The first, is the identification of the cicada as locusts, and in turn connecting them to the Bible. Indeed, from their earliest accounts, periodical cicadas were described interchangeably as locusts and grasshoppers, including among such naturalists as John Bartram and Carl Linneaus. Further, the naturalist Peter Collinson, a longtime associate of Bartram and Linnaeus, noted in 1764, “In Pennsylvania the cicada is seen annually, but not in such numbers as to be remarkable, but at certain periods, of 14 or 15 years distance, they come forth in such great swarms, that the people have given them the name of Locusts.”11

For those who had never seen such strange insects, certainly tales of the Bible, such as the locusts of Exodus, would be a good analogy. Such known stories provided a vocabulary for understanding the unknown and strange, while they might not necessarily have been tied to scientific reality.

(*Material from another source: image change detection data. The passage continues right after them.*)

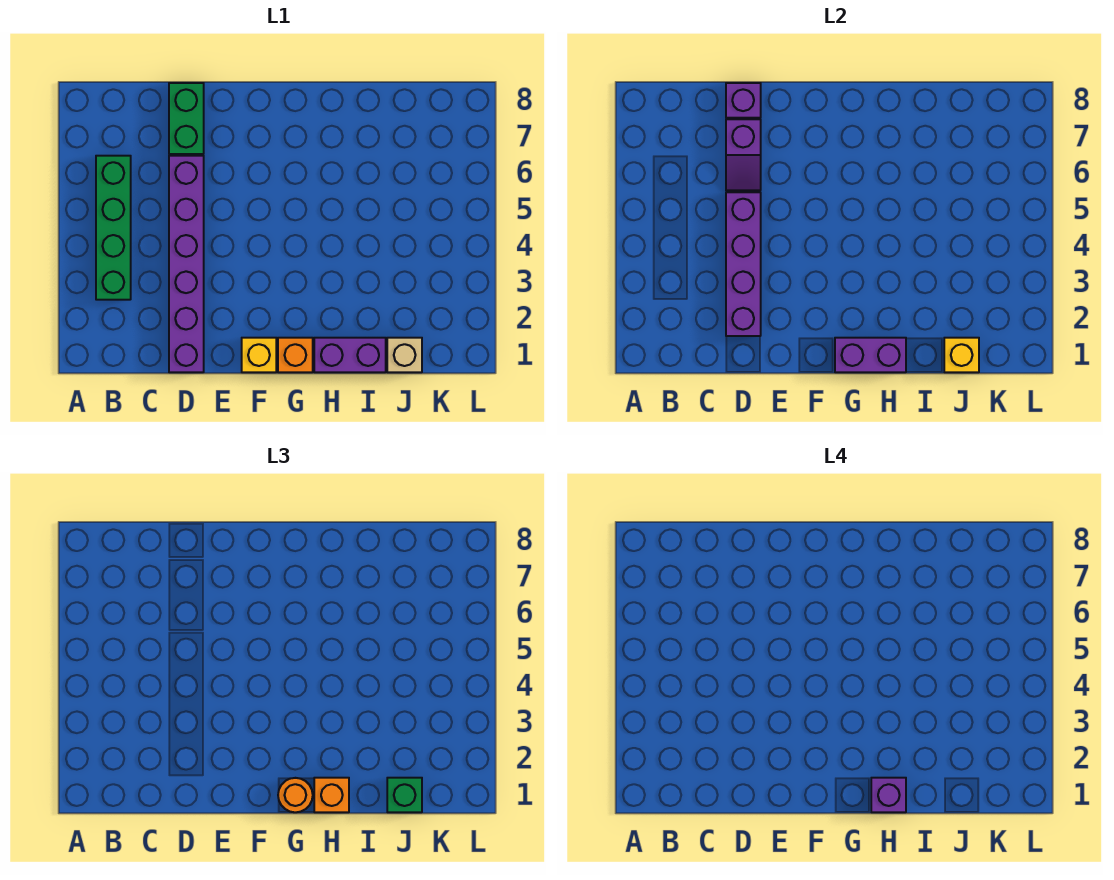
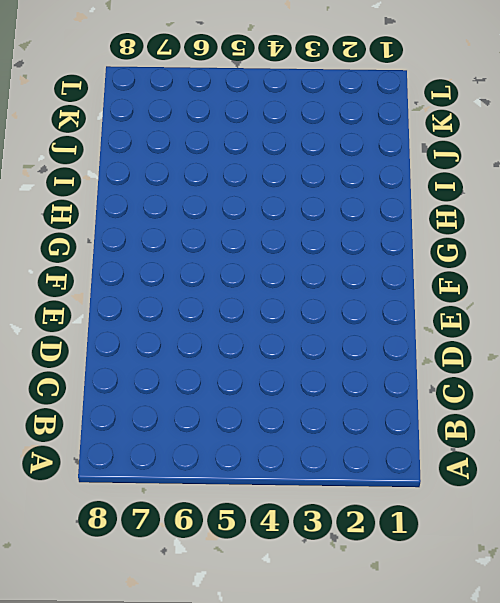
none -> green brick B3:B6 level 1
none -> purple brick D1:D6 level 1
none -> green brick D7:D8 level 1

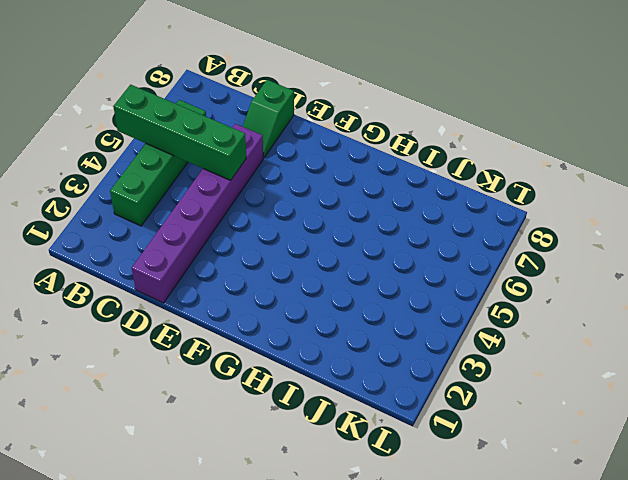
green brick A5:D5 level 2 -> purple brick D2:D5 level 2
green slope D7:D8 level 1 top 8 -> green brick D7:D8 level 1
none -> yellow brick F1 level 1
none -> orange brick G1 level 1
none -> purple brick H1:I1 level 1

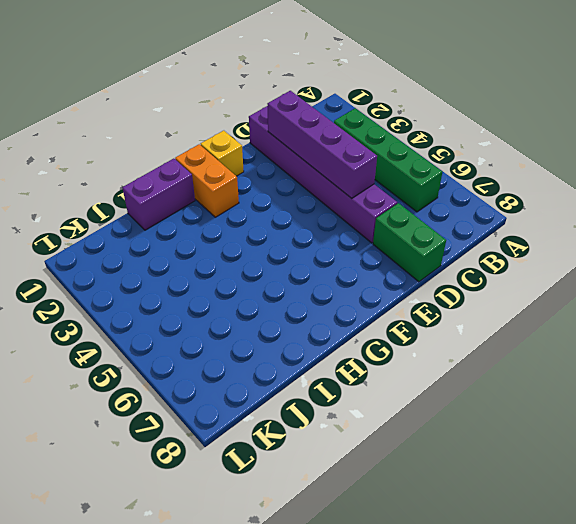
orange brick G1:G2 level 1 -> orange brick G1 level 1
none -> tan brick J1 level 1
none -> purple slope D6:D7 level 2 top 7
none -> purple brick D8 level 2

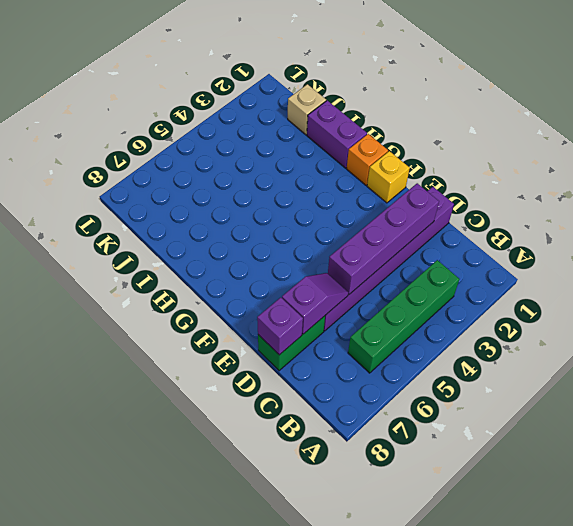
none -> purple brick G1:H1 level 2
none -> yellow brick J1 level 2
none -> orange round brick G1 level 3

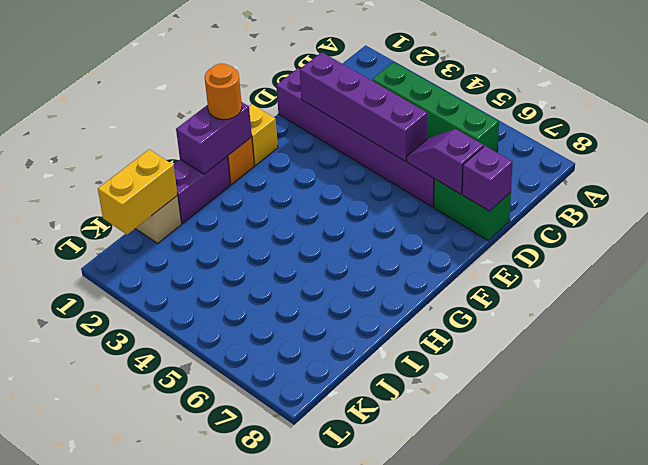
yellow brick J1:K1 level 2 -> yellow brick J1 level 2
none -> orange brick H1 level 3
none -> green brick J1 level 3
none -> purple brick H1 level 4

A second through line is a seemingly overwhelming desire to eat the cicada, which continues to the present day, including recipes for Tempura Cicada, cicada ceviche, and cicada tacos. 12

Certainly, there is no harm from the eating of cicada, though the Food and Drug administration warns that they should not be eaten by people with shellfish allergies. Likewise, they should be eaten in moderation, as they can include high volumes of mercury.

Health concerns aside, it seems that, historically speaking, the eating of cicada is tied to an idea of something that is very exotic (and, perhaps, even a bit forbidden). This can be seen as far back as 1732, when Sandel talked about how indigenous Americans (heathens, as he called them) fried and ate cicada. Connections to indigenous Americans consideration of cicada as a culinary delicacy continue, though there seems to be no real source that mentions this as a historical fact. More likely, mentions of indigenous Americans and cicada were more tied to European fantasies about “Indians” than actual lived experience.

Periodical Cicada, courtesy of the National Wildlife Federation.

2021’s appearance of the periodical cicadas is 18 cicada cycles away from when Peter Kalm described them in Philadelphia in 1749. It is safe to say that our fascination with these periodic visitors remains.